Обдумывал также Бергер, через кого бы лучше всего можно довести о своем усердии до сведения императрицы. Сделать это через Лестока ему казалось не совсем удобным, так как Лесток — реформат, хотя и слывет безбожником. На Воронцовых, Шуваловых и Разумовского тоже рассчитывать было нечего: они занимаются совсем иными делами.
— Да что же я долго думаю, — спохватившись, ударил себя по лбу поручик. — А Варсонофий-то монах — чего же лучше? Он через государынина духовника представит мою бумагу императрице, и, быть может, она потребует меня к себе для личных объяснений.
В тот же день Бергер, который, как мы сказали, имел много русских знакомых, начал, как бы без всякой цели, расспрашивать у них об отце Дубянском и о монахе Варсонофии. Собранные им о том и о другом сведения оказывались для него чрезвычайно благоприятными. Ему рассказали, что Дубянский пользуется у государыни большим влиянием и что он неприязненно относится к немцам и в особенности к лютеранству. Сообщили ему также, что в Александро-Невском монастыре живет приезжий монах Варсонофий, считающийся человеком святой жизни и имеющий дар пророчества; что ему в монастыре, по внушениям духовника императрицы, оказывают особый почет; что к нему за благословением и за советами ездят и знатные русские господа и именитое русское купечество, а он им всем пророчествует, что русское царство вскоре постигнут большие бедствия за нечестие, которое разводят между православными «нечестивые люторы», что их давно бы следовало изгнать, а божницы их предать поруганию. Добавляли к этому, что и набожная императрица внимает таким вещим глаголам смиренного инока.
Императрица, собиравшаяся сама, после ссылки Шубина Бироном, уйти в монастырь и даже добровольно отведавшая в Успенском Александро-Слободском монастыре обстановку монашеского жития, любила окружать себя людьми, бывшими или только представлявшимися людьми благочестивой жизни, и отец Варсонофий, о котором столько наговорил ей Дубянский, был во многих отношениях под стать тому настроению, в каком находилась Елизавета.
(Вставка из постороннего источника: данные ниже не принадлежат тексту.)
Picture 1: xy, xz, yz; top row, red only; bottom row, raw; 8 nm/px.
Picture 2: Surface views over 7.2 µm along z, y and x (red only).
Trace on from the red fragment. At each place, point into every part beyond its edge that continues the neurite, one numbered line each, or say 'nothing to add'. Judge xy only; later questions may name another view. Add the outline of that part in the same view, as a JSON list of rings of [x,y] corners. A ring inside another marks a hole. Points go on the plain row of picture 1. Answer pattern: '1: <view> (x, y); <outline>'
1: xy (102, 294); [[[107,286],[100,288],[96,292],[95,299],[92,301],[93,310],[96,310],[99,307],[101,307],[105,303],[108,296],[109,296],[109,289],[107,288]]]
Сообразительные люди могли легко догадаться, что то враждебное настроение к немцам и к их религии, в какое старался привести Елизавету Варсонофий, поддерживалось и лицами, бывшими к ней близкими. Все они желали избавиться от злого и заносчивого Лестока, который содействовал так много Елизавете в ее предприятии против брауншвейгцев, хотел управлять всем и всеми по своему произволу. Немногие, да и то слишком робко и уклончиво, решались не столько говорить ей прямо о Лестоке, сколько лишь намекать на то исключительное положение, какое занял при ней иноземец, бывший лейб-хирург, в обиду русским. Отцу Дубянскому он был невмоготу не только по каким-либо государственным соображениям, но и потому еще, что он, как безоглядочный болтун, порою дерзко затрагивал религию.
«Пусть отец Варсонофий, — думал часто Дубянский, — скажет напрямки государыне то, чего не посмеем сказать ей ни я и никто из ее приближенных. С грубого мужика за это не взыщется. Да и сам-то Варсонофий, как я заметил, парень ловкий. Пусть другие, как хотят, возятся с Лестоком, а я уверен, что никто столько ему не навредит, сколько Варсонофий».
Приезжая часто в Невский монастырь, государыня после обедни бывала в келье Варсонофия и выходила оттуда растроганная, нередко с заплаканными глазами, и Лесток мог заметить, что после такой побывки она относилась к нему уже не с особенною благосклонностью и порою высказывала, что пора бы избавить Россию от всех иноземцев, и разумеется, что такие как будто невольные обмолвки государыни принимались за предвестие, что Лестоку несдобровать.
Мало-помалу Варсонофий, присмотревшийся к государыне и, таким образом, попривыкший к ней, а следовательно — уже переставший ее бояться, стал постепенно забываться перед государыней. Он позволял уже себе журить ее, угрожая ей и жупелом, и металлом, и устрашал ее от имени Божия страшным воздаянием за ее прегрешения, если она будет непокорна его внушениям, идущим будто бы не от него самого, но от святой высоты. Он начинал входить в обширные права духовного отца, считающего своею обязанностью обуздывать страсти и помыслы покорствующей перед ним овечки. Главным предметом укоров государыне со стороны этого изувера было то, что она слишком мирволит нечестивым иноверцам, которые только и помышляют о пагубе святой православной церкви и о распространении их дьявольских ересей.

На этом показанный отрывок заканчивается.